Objective: The major purpose of this study was to document the modes of presentation, diagnostic methods, clinical management, and outcome of gastric cancer as reported by tumor registries of US hospitals and cancer programs approved by the American College of Surgeons.
Summary background data: Gastric cancer continues to diminish in the US, but the stage of disease and survival outcome after surgical resection is unchanged despite increased availability and sophistication of diagnostic techniques. This is in contrast to the marked improvement in survival outcome in Japanese and other Eastern series over the last decades. Possible reasons for the improved Japanese results have been earlier detection secondary to active diagnostic surveillance of the population and widespread adoption of aggressive surgical resection emphasizing wide-field node (R2) dissection. Although selected US centers using the Japanese approach report better survival data, the approach has not been widely adapted by US treatment centers.
Methods: Tumor registries at American College of Surgeons (ACS) approved hospitals were mailed a study protocol in 1987. They were instructed to review 25 consecutive patients with gastric cancer treated in 1982 (long-term study) and 25 patients treated in 1987 (short-term study). A detailed protocol included significant history, diagnostic results, staging, pathology findings, and treatment results. The data forms on 18,365 patients were returned and analyzed (11,264 patients in the long-term study and 7101 patients in the short-term study).
Results: Of 18,365 patients, 63% were males. The median ages were 68.4 years in males and 71.9 years in females. There was a history of gastric ulcer in 25.5% of the patients. Lesion location was upper third in 31%, middle third in 14%, distal third in 26%, and entire stomach in 10% of patients (and the site was unknown in 19%). Gastric resection was performed for 80% of upper third cancers and 85% of distal third cancers; 50% of patients with total gastric involvement had gastric resection. The extent of gastric resection varied according to location. For lower third lesions, subtotal gastrectomy was done in 55% of the cases, extended resection in 21%, and total gastrectomy in 6%. For proximal lesions, 29% had subtotal, 4.6% had total, and 41% had extended gastrectomies (including esophagus), and 13.6% had dissection of celiac nodes. The operative mortality rate was 7.2%. Staging (American Joint Committee on Cancer [AJCC]) was as follows: I, 17%; II, 17%; III, 36%; and IV, 31%. The overall survival rate reflecting deaths from all causes was 14% among 10,891 patients diagnosed in 1982, and it was 19% in patients having resection. The disease specific survival rate was 26%. The survival rate after resection was 19% and 21% for lower and mid third cancers, 10% for upper third cancers, and 4% if the entire stomach was involved. The stage-related survival rates were 50% (stage I), 29% (stage II), 13% (stage III), and 3% (stage IV). Among patients with pathologically clear margins, the survival rate was 35% versus 13% in those with microscopically involved margins, and it was 3% in those with grossly involved margins.

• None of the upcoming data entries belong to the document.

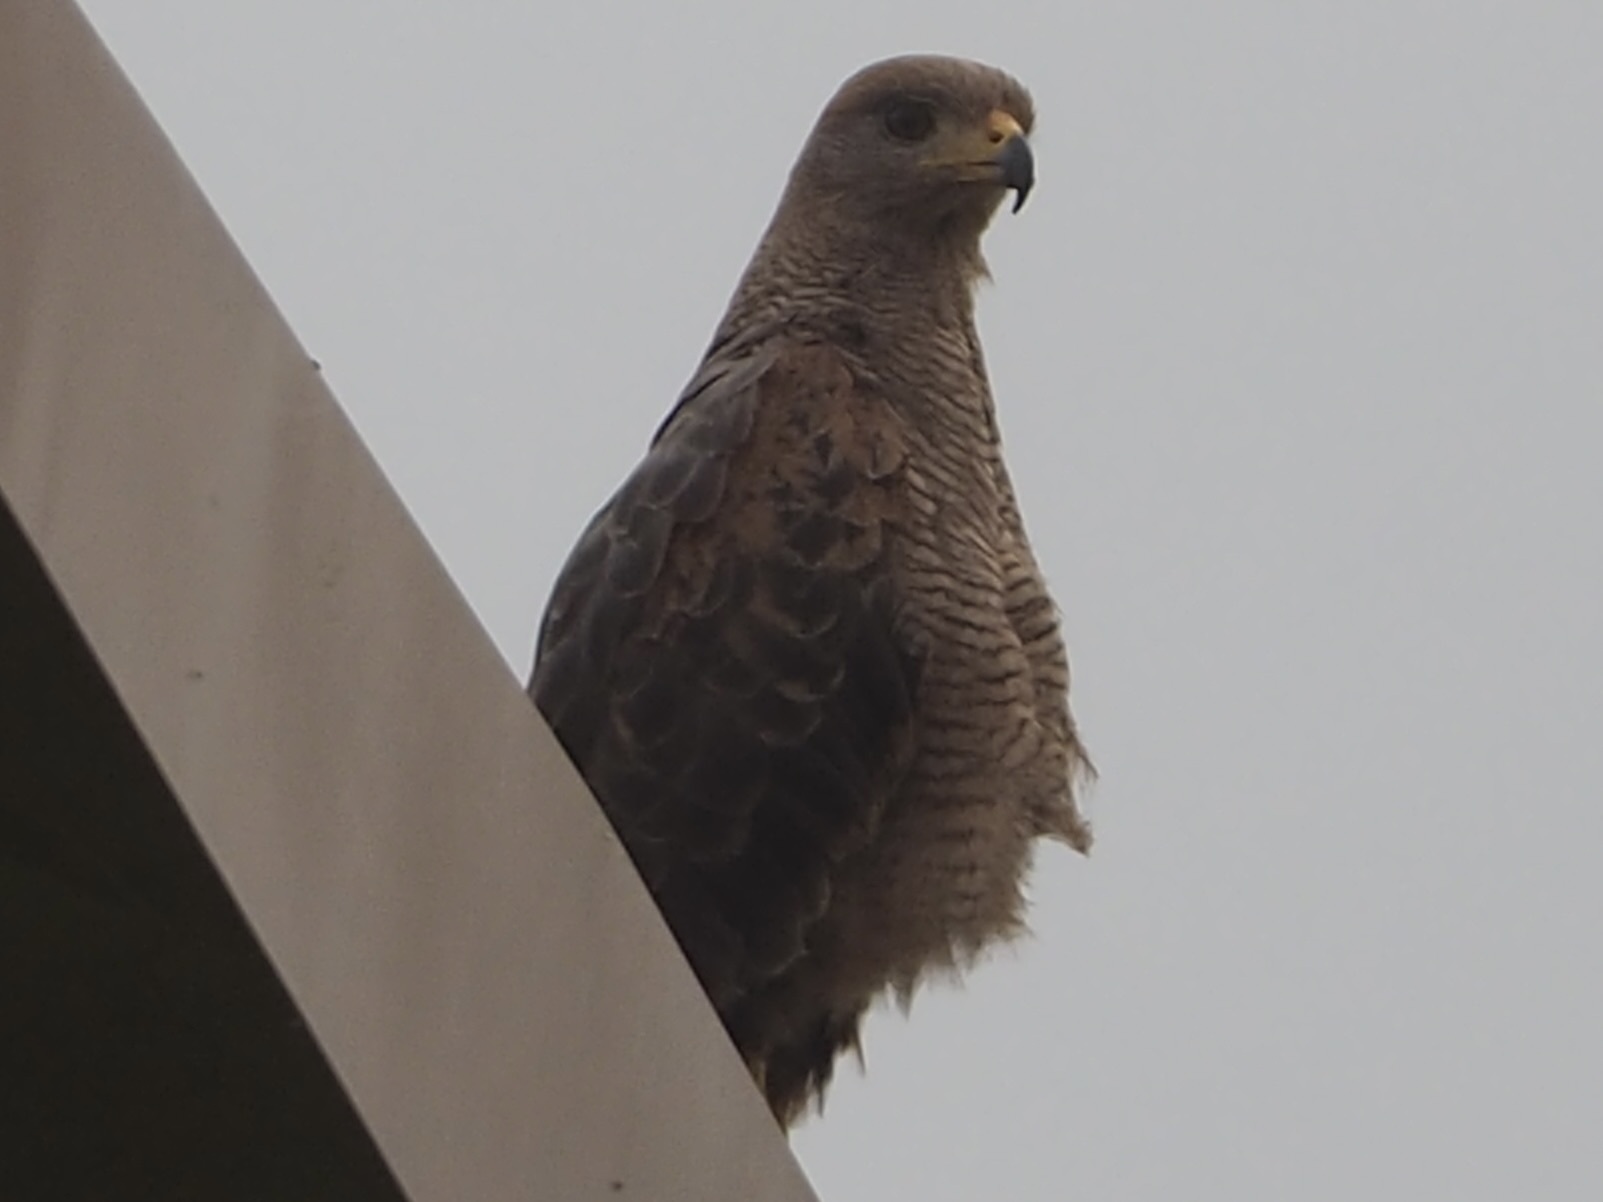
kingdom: Animalia
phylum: Chordata
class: Aves
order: Accipitriformes
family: Accipitridae
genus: Buteogallus
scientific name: Buteogallus meridionalis
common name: Savanna hawk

Conclusion: This report of gastric cancer treatment by American College of Surgeons approved institutions in the US provides an overview of the disease as commonly treated throughout the US. Although the results are less favorable than those reported by centers with large institutional experiences with this disease and are inferior to those of the Japanese and other Eastern centers, they suggest potential for increasing survival by upstaging through earlier diagnosis and using resectional techniques demonstrated to more adequately control local regional disease.